Saturday, March 24, 2012

Descendency

Because it's saturday and I'm tired.

Here's another thing I've noticed about pulp. Pulp kinds of stories, that is, experimental, over the top, throwing ideas at you left and right, fast moving stories and emotional roller coasters. These still exist. Indeed, I think they're more popular now than ever before.

Some of them are so intentionally over the top (and clever enough to reference pulp) that they end up being labeled as "literature." Paul Malmont, as an example. Paul, my friend you are not literature. But that's okay, because when you write books where the guys who write The Shadow and Doc Savage hang out with the founder of Scientology to investigate the death of H.P. Lovecraft and its connection to a Chinese Warlord and a ten year old unsolved murder in China Town, I honestly don't care if people call you Jesus or the Devil because I'm still going to read that book. I have, and I enjoyed it enormously. In case you're interested, that's the Chinatown Death Cloud Peril. Also, it apparently has a sequel called the Astounding, the Amazing and the Unknown. I only just realized that, but is it going on my to-read list? You bet your ass it's going on my to read list. And it damn well better be on yours. Check that shit out, maaaaaan.

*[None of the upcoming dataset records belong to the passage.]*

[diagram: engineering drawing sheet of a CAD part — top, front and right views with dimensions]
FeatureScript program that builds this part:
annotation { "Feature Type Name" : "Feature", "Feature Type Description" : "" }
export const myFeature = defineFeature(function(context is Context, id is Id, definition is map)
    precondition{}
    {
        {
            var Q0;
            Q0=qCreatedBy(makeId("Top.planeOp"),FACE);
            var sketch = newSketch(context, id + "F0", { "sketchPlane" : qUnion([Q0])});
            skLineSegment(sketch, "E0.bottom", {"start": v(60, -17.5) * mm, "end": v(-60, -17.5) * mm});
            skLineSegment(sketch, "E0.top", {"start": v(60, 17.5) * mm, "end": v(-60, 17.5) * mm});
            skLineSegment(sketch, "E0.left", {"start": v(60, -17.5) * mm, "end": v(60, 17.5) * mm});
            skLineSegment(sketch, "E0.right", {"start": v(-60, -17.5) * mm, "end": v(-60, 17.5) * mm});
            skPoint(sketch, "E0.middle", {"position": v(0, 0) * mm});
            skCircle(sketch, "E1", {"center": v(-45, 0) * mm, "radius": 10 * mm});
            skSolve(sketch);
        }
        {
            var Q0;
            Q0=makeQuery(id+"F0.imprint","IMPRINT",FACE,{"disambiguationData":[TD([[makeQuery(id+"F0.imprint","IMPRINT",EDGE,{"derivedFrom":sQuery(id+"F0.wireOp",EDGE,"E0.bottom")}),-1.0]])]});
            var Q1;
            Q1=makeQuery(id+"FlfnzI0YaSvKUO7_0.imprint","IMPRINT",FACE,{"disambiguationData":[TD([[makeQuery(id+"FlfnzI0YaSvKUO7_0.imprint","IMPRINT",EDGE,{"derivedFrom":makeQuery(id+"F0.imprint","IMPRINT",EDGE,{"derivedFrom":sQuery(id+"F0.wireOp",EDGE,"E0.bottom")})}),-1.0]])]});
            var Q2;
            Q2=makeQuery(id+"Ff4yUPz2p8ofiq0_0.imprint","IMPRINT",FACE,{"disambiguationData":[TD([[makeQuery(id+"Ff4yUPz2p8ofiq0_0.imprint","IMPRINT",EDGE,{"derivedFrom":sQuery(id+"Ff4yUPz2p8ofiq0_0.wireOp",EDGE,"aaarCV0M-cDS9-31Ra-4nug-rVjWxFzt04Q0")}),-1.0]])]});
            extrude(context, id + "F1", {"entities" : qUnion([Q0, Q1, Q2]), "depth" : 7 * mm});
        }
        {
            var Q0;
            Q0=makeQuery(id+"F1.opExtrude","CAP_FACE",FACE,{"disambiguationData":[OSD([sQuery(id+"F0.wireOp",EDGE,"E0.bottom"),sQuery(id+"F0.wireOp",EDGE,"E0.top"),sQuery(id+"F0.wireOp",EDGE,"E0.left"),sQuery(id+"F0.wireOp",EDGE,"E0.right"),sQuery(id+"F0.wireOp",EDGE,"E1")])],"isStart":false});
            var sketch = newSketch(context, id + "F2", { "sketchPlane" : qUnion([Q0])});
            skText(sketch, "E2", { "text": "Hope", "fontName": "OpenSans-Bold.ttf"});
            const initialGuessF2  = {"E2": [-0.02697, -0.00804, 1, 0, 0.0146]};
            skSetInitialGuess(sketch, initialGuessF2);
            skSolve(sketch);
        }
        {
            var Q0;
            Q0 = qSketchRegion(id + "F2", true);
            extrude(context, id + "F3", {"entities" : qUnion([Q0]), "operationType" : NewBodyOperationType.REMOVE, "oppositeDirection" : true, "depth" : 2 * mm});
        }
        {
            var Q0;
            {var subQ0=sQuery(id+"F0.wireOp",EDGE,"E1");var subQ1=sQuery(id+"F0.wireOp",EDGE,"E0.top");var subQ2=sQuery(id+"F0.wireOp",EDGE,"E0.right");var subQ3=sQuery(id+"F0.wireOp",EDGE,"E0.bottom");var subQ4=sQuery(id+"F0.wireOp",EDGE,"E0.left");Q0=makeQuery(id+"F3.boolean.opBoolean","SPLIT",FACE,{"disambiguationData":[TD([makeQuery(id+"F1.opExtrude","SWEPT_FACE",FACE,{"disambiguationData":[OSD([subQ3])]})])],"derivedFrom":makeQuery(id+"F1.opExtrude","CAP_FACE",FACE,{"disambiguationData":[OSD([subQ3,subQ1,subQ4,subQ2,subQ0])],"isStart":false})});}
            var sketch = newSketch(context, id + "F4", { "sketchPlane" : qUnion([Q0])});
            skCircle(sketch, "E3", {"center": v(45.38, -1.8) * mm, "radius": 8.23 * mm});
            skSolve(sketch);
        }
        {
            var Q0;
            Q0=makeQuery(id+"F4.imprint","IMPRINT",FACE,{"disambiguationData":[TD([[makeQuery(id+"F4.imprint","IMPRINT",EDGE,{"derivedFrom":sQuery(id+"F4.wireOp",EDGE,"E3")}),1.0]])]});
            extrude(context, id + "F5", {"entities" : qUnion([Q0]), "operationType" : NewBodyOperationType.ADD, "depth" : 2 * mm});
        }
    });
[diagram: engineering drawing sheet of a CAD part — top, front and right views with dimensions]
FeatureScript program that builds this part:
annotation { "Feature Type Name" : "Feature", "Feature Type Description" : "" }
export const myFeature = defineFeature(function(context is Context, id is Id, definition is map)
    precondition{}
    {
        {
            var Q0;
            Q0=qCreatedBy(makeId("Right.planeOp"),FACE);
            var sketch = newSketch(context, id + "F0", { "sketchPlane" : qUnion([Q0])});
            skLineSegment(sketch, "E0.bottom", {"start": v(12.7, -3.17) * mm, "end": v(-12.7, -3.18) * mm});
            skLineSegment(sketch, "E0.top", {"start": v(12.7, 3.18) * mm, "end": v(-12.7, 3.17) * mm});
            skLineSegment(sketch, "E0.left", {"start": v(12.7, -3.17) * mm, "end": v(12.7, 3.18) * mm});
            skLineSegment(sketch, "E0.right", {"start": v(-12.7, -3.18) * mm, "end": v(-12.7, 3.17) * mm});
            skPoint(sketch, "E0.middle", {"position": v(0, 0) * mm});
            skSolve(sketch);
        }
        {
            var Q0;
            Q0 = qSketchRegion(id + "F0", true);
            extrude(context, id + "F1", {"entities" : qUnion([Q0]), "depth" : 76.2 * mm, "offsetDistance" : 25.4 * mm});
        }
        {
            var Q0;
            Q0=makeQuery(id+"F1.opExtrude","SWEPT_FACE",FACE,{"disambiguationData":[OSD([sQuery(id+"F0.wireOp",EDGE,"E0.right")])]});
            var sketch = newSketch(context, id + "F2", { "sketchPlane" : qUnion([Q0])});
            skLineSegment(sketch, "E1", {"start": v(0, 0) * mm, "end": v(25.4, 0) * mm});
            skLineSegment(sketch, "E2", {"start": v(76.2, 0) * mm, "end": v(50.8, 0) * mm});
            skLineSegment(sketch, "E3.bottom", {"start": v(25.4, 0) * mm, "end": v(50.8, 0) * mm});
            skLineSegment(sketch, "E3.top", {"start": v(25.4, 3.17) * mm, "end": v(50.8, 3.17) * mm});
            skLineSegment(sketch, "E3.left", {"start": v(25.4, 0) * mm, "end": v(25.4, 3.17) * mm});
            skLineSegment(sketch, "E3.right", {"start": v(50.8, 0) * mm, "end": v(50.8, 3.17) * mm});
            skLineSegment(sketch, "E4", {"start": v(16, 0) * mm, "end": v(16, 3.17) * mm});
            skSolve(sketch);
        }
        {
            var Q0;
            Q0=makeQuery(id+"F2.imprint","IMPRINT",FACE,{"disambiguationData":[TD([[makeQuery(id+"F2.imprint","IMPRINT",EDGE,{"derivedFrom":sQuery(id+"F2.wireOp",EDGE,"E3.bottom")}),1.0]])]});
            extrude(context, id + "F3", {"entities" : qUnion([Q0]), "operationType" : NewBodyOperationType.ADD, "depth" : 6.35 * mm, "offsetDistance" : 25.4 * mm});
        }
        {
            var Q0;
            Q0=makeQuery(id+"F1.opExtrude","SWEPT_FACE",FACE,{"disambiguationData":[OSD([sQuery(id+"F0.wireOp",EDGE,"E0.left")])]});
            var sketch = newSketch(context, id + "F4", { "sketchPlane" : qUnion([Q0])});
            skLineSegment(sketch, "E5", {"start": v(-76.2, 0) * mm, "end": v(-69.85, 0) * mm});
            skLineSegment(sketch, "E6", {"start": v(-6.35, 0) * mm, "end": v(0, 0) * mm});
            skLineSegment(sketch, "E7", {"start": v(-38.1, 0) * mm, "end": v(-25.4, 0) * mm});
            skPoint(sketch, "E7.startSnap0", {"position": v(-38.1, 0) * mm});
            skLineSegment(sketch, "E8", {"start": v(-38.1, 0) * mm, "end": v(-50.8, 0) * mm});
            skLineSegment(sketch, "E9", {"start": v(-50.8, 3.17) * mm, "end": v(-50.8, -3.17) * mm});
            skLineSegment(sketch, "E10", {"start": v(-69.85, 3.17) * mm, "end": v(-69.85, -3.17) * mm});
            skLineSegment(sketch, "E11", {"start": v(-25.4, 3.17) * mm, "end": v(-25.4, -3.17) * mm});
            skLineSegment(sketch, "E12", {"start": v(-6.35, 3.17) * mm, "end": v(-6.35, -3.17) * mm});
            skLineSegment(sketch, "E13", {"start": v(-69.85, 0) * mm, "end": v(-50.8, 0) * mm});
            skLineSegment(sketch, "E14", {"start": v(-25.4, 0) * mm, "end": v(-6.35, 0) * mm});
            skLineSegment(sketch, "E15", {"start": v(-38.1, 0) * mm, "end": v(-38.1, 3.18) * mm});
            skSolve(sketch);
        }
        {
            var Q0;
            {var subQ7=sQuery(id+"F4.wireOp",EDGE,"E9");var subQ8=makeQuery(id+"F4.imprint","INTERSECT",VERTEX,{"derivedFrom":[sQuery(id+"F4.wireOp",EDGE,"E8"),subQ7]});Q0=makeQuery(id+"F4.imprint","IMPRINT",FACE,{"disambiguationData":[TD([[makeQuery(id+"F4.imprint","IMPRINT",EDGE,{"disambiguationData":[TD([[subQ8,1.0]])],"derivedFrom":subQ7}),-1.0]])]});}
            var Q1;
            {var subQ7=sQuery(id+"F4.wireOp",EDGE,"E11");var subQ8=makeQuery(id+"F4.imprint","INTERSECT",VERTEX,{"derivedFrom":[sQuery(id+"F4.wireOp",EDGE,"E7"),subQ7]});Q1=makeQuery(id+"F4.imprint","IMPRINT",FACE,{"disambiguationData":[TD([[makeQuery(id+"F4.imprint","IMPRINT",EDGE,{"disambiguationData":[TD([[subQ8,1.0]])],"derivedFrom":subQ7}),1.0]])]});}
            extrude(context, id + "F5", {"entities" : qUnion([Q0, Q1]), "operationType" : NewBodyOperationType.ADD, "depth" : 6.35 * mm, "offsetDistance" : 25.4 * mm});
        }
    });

Another way pulp style, if not pulp publishers per se, exist to this day is as YA and upper MG. Those are fast moving stories, that take sheerest delight in being ludicrously over the top. I have things to say about the Hunger Games for instance, but since I have a slightly different topic for that, I'll hold off. So instead I'll just say- Alternate WWII where the Brits have genetically engineered monsters, the Germans have giant robots, girls dress as boys and are so dashing they get kissed by turkish rebels? I am so there, mofos. Come to think of it, the third one in that series must be out by now. I'm talking about Scott Westerfeld, and more specifically, his Leviathan series. We all know how popular upper MG and YA are these days, even amongst adults. I would argue that it's because those books throw caution to the wind, freely acknowledge the elephant in the room, and run with it like men and women insane. They are, in short, very pulpy in style. The big difference being only that classic pulp was on a super strict schedule, especially the popular ones. Walter Gibson used to write 2 novels *a month* and consulted on other projects. I mean, that's insane. And certainly these upper MG and YA authors aren't doing that, and there's surely a bigger marketing budget behind them, whether or not it gets used. But look me in the eys (or if you don't live near NY, look a picture of me in the eyes) and say "YA is nothing like pulp. At all. Ever. Never will be. You're nuts. For reals." I dare you.

Finally, pulp is, I think, probably a bit of an inspiration for many modern zines, both in print and online, though most zines seem to take the short story route rather than a serialized novel route, probably on the grounds that it would make it hard to follow- locking new readers out. Even so, authors line up to get so much as flash fiction in an e-zine, and if you look around, there are plenty of them.

With all these legacies of pulp hanging around, you'd think people wouldn't be so down on the concept of pulp, nor the word itself, which is unjustly equated to "low budget, bad writing, poor editing, throw away nonsense." It ain't. It ain't like that at all. And I would be a happy man if I could convince all's y'alls that pulp is not a dirty word.